所给文章
○ ○ ○ ○ ○ ○ ○
多任务网络学习之注意力机制MTAN(二)

来源:本人公众号

原文解读见《多任务网络学习之注意力机制MTAN(一)》。

若有读者对多任务不太了解的,可阅读综述《多任务网络框架和训练策略介绍》。

在代码中通过注释的形式解读。

mtan思想,以resnet为例,如上图所示,图中的u和p,分别对应代码中的b和t:

  1.  得到每一层layer的b_i和t_i,即resnet.layer_i的倒数2个特征图;

  2. 若为第一个layer,则没有merge,通过对b_i进行g和h操作,得到a_mask_i;若i大于1,则将b_i和a_i_1 concate, 在对concate后的特征进行g和h操作,得到a_mask_i;

  3. 将a_mask_i和t_i做element-wise multiplication,得到a_hat_i;

  4. 做f操作,得到a_i;

  5. i+1,重复2,3,4,遍历完每一个layer;

  6. 得到的一系列的a_i特征图,即为利用注意力机制后,得到的基于特定任务的特定特征图。

class MTANDeepLabv3(nn.Module):
    def __init__(self):
        super(MTANDeepLabv3, self).__init__()
        backbone = ResnetDilated(resnet.__dict__['resnet50'](pretrained=True))
        ch = [256, 512, 1024, 2048]
        
        self.tasks = ['segmentation', 'depth', 'normal']
        self.num_out_channels = {'segmentation': 13, 'depth': 1, 'normal': 3}
      
        # 将resnet的encoder拆分为MTAN需要的输入,每一层都需要b和t。
        # 后续的MTAN均是根据b和t计算。
○ ○ ○ ○ ○ ○ ○
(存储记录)
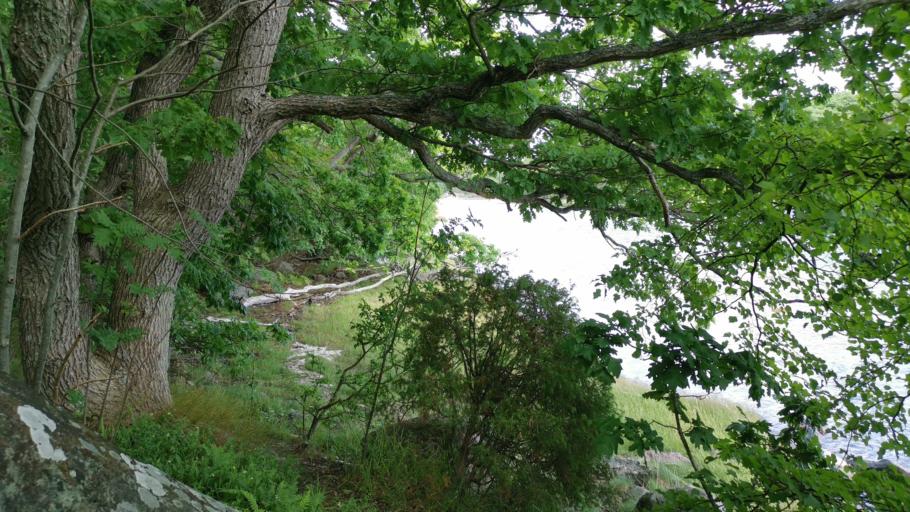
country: SE
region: Vaestra Goetaland
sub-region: Lysekils Kommun
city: Lysekil
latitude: 58.2407
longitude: 11.4897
○ ○ ○ ○ ○ ○ ○
练习任务
A. 请逐字输出上方"存储记录"中的全部条目,输出时略去图片。
B. 请接续上方讲解MTAN注意力机制代码的文章,从其最后一句之后往下写。

作答内容
A.
country: SE
region: Vaestra Goetaland
sub-region: Lysekils Kommun
city: Lysekil
latitude: 58.2407
longitude: 11.4897

B.
        
        self.shared_conv = nn.Sequential(backbone.conv1, backbone.bn1, backbone.relu1, backbone.maxpool)
​
        # We will apply the attention over the last bottleneck layer in the ResNet. 
        self.shared_layer1_b = backbone.layer1[:-1] 
        self.shared_layer1_t = backbone.layer1[-1]
​
        self.shared_layer2_b = backbone.layer2[:-1]
        self.shared_layer2_t = backbone.layer2[-1]
​
        self.shared_layer3_b = backbone.layer3[:-1]
        self.shared_layer3_t = backbone.layer3[-1]
​
        self.shared_layer4_b = backbone.layer4[:-1]
        self.shared_layer4_t = backbone.layer4[-1]
​
        # Define task specific attention modules using a similar bottleneck design in residual block
        # (to avoid large computations)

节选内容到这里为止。